GARDENS FOR PEOPLE
Draft Manifesto Issued at
the first conference of Community Gardens in the UK
Bristol, 26 March
1998
The Community Garden movement is about people and their
communities. It is about people using land creatively to fulfil a
variety of needs.
The benefits of Community Gardens extend far into the communities
which they serve. They include:
- Aiding in community cohesion and understanding.
- Providing an opportunity for training, income generation,
volunteering and learning.
- Rebuilding the community by encouraging greening and
environmental improvement activities.
- Improving people's social skills and employability through
their experience of community management and training.
- Providing a valuable tool for multicultural development,
disability work and mixing young and older people.
- Improving physical health through exercise that has a purpose.
- Improving mental health through stress reduction and
confidence building.
- Reducing the effects of poverty for those who can grow their
own food.
- Encouraging wildlife and local biodiversity.
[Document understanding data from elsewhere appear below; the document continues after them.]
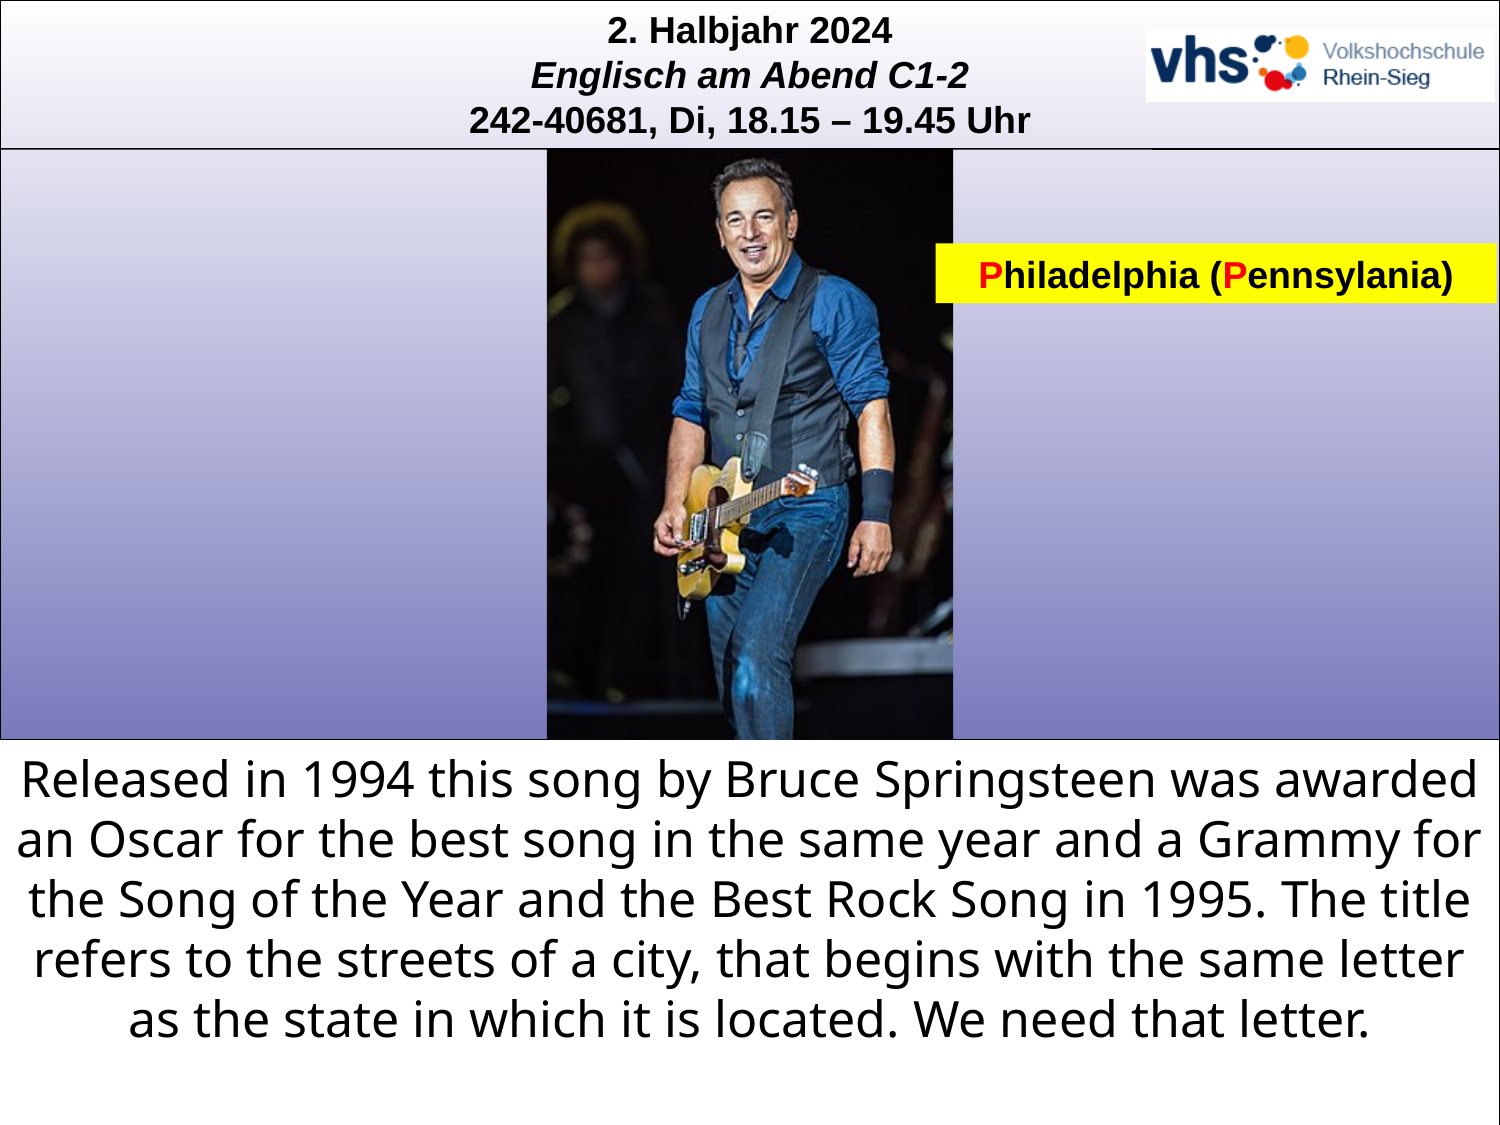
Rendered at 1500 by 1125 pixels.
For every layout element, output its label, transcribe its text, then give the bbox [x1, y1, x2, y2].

text_box Released in 1994 this song by Bruce Springsteen was awarded an Oscar for the best song in the same year and a Grammy for the Song of the Year and the Best Rock Song in 1995. The title refers to the streets of a city, that begins with the same letter as the state in which it is located. We need that letter. [0, 739, 1500, 1125]
text_box Philadelphia (Pennsylania) [957, 243, 1497, 304]
picture [546, 148, 954, 761]
picture [1146, 30, 1495, 102]
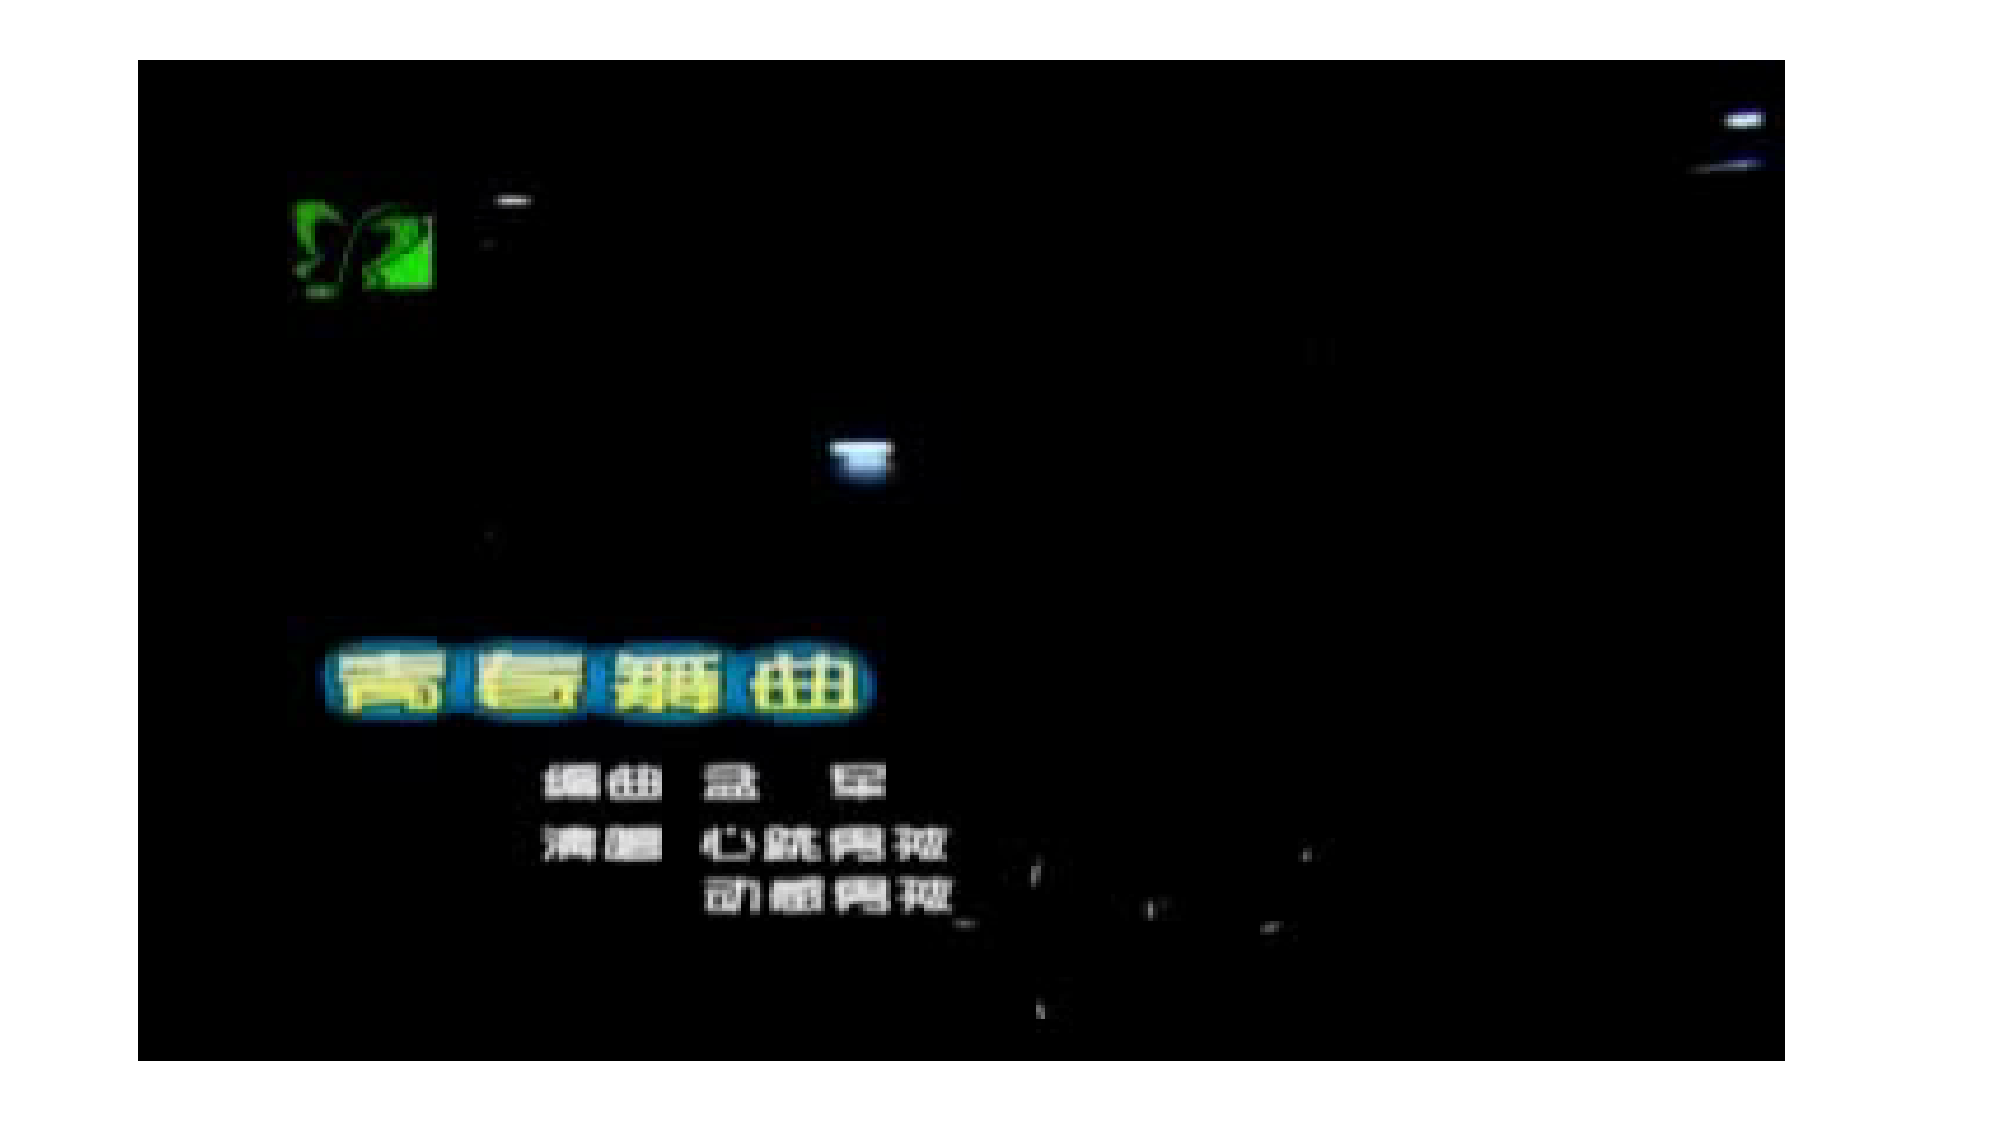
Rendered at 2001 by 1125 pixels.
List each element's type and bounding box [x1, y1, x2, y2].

- Providing a safe and secure meeting place and community
leisure facility.
Community Gardens contribute enormously to the social, physical,
economic and environmental well being of communities; however this
contribution has been greatly undervalued both locally and
nationally.
This conference believes that steps need to be taken urgently and
at a local, regional, national and international level to redress
this situation. They include:
- A unified voice to represent Community Gardens.
- Raising public awareness of their value.
- Better sharing of skills, services and knowledge expressed
through support for networking.
- A genuine national open spaces policy to meet local needs with
the emphasis on qualityas well as quantity of open space. We need
to work closely with other organisations in order to achieve this.
- Legislation or government guidance to ensure protection of
Community Garden sites and encourage the creation of new ones.
- Development of an accessible and well signposted advice
service.
- Access to affordable training that meets local needs.
- Recognition of local people's rights to determine the future
of their community's open space. The term 'brown field site' is a
misnomer; community regeneration cannot be achieved through
indiscriminate development of land in urban areas.
- Seeking funding to achieve these steps.